Lettres de Mlle de Lespinasse/Lettre CXXXI

Garnier Frères (p. 296-298).

LETTRE CXXXI

Dimanche au soir, 24 septembre 1775.

Je ne veux pas rendre votre calcul faux ; vous supposeriez peut-être que j’y mets de l’humeur, du projet, peut-être du caprice ; et rien ne pourrait plus l’excuser. La raison est égale et juste, et il est bien temps de m’y tenir. Non, s’il vous plaît vous ne me donnerez jamais d’explication sur des faits que Dieu même ne saurait changer. Il faut s’en tenir aux résultats. Vous êtes marié, vous avez aimé, vous aimez et vous aimerez un objet qui a déjà depuis longtemps de l’attrait pour vous, par la vivacité et la force de son sentiment ; cela est dans l’ordre, cela est dans la nature, cela est dans le devoir, et par conséquent il faudrait être bête ou folle pour entrer dans des raisonnements qui troubleraient votre bonheur, et qui continueraient mon supplice. Tout est dit à jamais, et croyez-moi, sauvons les détails : quand une fois le fil de la vérité a été rompu, il ne faut pas le rajouter ; cela va toujours mal. Dans tous les temps, dans toutes les circonstances, je vous ai dit vrai ; aussi il n’y aurait ni confusion, ni embarras pour moi. Depuis que je vis, je n’ai pas à me reprocher d’avoir trompé qui que ce soit dans la nature. J’ai été sans doute bien coupable ; mais je puis me dire que la vérité m’a toujours été sacrée. Les situations de roman, ou plutôt qui ne sont point dans les romans, ne sauront rien changer à celle du malheur et du désespoir où j’ai passé ma vie depuis quelques années. Sans doute que le roman que vous avez commencé sera plein de plaisir, de bonheur et de tout ce qui pourra faire votre félicité ; je le désire de tout mon cœur. Pour moi, je ne devais figurer que dans les romans de Prevost ; jugez si je dois être exclue de l’Astrée ! Adieu. Je vous ai écrit un volume, vous devez avoir besoin de vous reposer de moi.
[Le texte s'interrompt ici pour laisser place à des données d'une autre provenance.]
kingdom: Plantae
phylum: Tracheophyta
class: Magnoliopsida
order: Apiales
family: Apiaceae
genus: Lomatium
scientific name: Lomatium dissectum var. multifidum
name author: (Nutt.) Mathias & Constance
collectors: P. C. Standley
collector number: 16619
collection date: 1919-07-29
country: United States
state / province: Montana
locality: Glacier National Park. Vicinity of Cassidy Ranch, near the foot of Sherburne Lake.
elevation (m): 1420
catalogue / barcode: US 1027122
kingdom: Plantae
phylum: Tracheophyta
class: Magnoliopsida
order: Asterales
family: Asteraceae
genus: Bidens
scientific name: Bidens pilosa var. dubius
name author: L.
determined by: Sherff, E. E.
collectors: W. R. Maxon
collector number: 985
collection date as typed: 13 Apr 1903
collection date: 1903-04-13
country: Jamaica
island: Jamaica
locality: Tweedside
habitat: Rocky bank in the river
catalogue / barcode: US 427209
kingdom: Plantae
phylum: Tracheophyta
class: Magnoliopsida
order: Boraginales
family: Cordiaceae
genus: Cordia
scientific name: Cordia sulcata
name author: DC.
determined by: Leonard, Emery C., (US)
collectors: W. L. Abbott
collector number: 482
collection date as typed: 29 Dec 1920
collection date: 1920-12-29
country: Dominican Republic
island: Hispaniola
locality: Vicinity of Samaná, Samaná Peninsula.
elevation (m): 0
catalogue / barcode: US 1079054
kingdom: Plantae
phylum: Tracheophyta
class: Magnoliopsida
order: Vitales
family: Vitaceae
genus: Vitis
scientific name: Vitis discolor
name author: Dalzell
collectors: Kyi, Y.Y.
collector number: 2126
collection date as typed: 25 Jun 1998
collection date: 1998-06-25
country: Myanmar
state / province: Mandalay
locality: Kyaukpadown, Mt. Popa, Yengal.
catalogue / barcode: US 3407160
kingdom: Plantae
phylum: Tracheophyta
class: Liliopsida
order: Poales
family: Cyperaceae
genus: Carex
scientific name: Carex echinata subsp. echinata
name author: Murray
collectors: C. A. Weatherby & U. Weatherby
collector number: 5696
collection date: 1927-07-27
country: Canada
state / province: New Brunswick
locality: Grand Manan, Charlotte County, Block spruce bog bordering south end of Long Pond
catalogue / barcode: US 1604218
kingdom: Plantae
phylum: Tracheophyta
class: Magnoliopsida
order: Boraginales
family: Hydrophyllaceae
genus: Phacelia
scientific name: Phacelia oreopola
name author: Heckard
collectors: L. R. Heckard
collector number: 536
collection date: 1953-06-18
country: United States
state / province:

M. de Saint-Chamans est beaucoup mieux depuis deux jours : il vous remercie mille fois. M. d’Alembert a été bien touché de votre souvenir. Le comte de C… est de retour au ciel : la mère et l’enfant se portent à merveille. Madame de Châtillon vient d’arriver ; elle sort de chez moi. J’espère que M. d’Andezi reviendra dans peu de jours. Je n’ai plus de fièvre.